[Start of section]

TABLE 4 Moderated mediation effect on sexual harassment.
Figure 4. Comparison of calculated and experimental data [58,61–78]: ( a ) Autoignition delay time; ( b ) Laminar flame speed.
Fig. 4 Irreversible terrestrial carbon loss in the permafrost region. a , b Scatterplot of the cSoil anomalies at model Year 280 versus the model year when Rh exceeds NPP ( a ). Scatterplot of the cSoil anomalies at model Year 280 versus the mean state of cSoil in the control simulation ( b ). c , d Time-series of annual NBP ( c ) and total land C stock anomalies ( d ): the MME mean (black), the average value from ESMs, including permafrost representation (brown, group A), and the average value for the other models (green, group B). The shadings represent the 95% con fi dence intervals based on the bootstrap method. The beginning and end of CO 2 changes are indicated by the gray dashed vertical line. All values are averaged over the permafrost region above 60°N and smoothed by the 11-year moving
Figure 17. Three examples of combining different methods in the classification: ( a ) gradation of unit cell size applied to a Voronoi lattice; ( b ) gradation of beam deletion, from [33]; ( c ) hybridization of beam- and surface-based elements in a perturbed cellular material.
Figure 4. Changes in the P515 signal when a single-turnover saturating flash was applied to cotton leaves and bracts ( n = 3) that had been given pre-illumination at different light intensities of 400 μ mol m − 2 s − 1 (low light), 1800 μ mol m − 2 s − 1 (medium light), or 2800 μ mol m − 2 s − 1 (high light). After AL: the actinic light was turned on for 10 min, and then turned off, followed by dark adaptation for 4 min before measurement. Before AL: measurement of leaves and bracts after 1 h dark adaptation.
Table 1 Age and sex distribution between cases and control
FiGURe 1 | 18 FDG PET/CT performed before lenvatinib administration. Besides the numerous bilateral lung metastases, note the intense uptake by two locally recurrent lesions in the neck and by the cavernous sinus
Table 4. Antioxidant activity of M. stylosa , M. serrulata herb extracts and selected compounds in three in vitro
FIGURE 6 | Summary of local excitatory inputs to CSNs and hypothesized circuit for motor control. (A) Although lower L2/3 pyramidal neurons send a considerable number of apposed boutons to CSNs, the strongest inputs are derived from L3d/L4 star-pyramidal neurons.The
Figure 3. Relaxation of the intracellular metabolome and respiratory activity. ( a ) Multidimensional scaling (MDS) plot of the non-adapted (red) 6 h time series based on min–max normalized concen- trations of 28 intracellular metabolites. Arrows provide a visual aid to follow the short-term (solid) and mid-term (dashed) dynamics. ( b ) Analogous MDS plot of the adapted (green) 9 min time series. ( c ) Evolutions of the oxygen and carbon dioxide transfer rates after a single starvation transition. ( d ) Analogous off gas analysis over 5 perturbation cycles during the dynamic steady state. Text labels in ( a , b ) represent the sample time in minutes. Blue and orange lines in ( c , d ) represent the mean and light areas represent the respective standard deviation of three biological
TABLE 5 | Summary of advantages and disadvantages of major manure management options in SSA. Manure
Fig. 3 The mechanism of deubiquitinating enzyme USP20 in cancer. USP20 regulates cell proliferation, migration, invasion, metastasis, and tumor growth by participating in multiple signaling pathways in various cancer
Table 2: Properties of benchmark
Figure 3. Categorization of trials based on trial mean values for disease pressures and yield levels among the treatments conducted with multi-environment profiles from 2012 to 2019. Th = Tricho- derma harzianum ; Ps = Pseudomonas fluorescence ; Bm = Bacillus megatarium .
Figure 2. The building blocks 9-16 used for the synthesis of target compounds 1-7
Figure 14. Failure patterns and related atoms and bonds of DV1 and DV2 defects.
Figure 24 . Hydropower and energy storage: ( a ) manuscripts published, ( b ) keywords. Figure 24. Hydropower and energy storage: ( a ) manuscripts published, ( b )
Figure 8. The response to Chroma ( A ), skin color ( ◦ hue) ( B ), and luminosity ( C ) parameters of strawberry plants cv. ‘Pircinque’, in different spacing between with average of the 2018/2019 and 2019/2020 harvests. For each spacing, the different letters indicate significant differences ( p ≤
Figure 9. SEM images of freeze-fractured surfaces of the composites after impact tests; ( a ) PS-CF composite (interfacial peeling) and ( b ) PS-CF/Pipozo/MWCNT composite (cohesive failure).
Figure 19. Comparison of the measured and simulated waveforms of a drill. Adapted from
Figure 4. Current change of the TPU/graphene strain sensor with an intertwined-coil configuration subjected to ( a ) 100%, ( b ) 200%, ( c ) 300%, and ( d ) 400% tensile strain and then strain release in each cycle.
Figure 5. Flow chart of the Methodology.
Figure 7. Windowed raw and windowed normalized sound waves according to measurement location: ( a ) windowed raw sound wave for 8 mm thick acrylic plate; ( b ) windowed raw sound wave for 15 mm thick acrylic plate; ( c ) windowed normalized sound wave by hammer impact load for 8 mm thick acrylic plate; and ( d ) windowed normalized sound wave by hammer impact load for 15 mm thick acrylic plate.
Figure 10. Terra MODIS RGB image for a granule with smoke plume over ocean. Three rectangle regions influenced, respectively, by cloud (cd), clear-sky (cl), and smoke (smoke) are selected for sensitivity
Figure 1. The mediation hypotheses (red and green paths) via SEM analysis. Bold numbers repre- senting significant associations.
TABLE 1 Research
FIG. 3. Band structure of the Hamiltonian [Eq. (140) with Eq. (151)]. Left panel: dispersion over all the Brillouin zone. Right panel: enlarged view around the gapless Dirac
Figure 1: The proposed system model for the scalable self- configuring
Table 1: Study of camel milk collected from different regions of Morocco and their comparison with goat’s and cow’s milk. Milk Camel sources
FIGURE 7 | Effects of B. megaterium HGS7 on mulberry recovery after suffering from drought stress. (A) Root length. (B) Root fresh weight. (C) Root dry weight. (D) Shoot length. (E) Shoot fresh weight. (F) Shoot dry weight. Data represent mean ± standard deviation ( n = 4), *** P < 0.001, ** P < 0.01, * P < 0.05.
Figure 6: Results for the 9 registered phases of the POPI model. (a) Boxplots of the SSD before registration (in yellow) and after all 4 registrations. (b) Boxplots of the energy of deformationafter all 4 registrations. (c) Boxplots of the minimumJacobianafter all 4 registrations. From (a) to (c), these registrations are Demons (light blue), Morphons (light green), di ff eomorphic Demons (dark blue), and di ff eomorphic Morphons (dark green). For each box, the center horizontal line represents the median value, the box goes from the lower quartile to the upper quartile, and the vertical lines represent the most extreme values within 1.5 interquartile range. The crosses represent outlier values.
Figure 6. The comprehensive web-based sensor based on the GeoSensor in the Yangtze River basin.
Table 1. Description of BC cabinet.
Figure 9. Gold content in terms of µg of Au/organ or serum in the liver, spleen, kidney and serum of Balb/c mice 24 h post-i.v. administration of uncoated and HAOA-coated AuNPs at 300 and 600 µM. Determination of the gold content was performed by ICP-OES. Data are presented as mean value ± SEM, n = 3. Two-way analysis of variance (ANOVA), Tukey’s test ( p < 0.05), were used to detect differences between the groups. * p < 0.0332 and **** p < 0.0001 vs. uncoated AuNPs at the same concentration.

[End of section]

Write out each line exactly, beginning at the one with "Table 1. Description of BC cabinet." and ending at the final line of the records above, with nothing added.

Table 1. Description of BC cabinet.
Figure 9. Gold content in terms of µg of Au/organ or serum in the liver, spleen, kidney and serum of Balb/c mice 24 h post-i.v. administration of uncoated and HAOA-coated AuNPs at 300 and 600 µM. Determination of the gold content was performed by ICP-OES. Data are presented as mean value ± SEM, n = 3. Two-way analysis of variance (ANOVA), Tukey’s test ( p < 0.05), were used to detect differences between the groups. * p < 0.0332 and **** p < 0.0001 vs. uncoated AuNPs at the same concentration.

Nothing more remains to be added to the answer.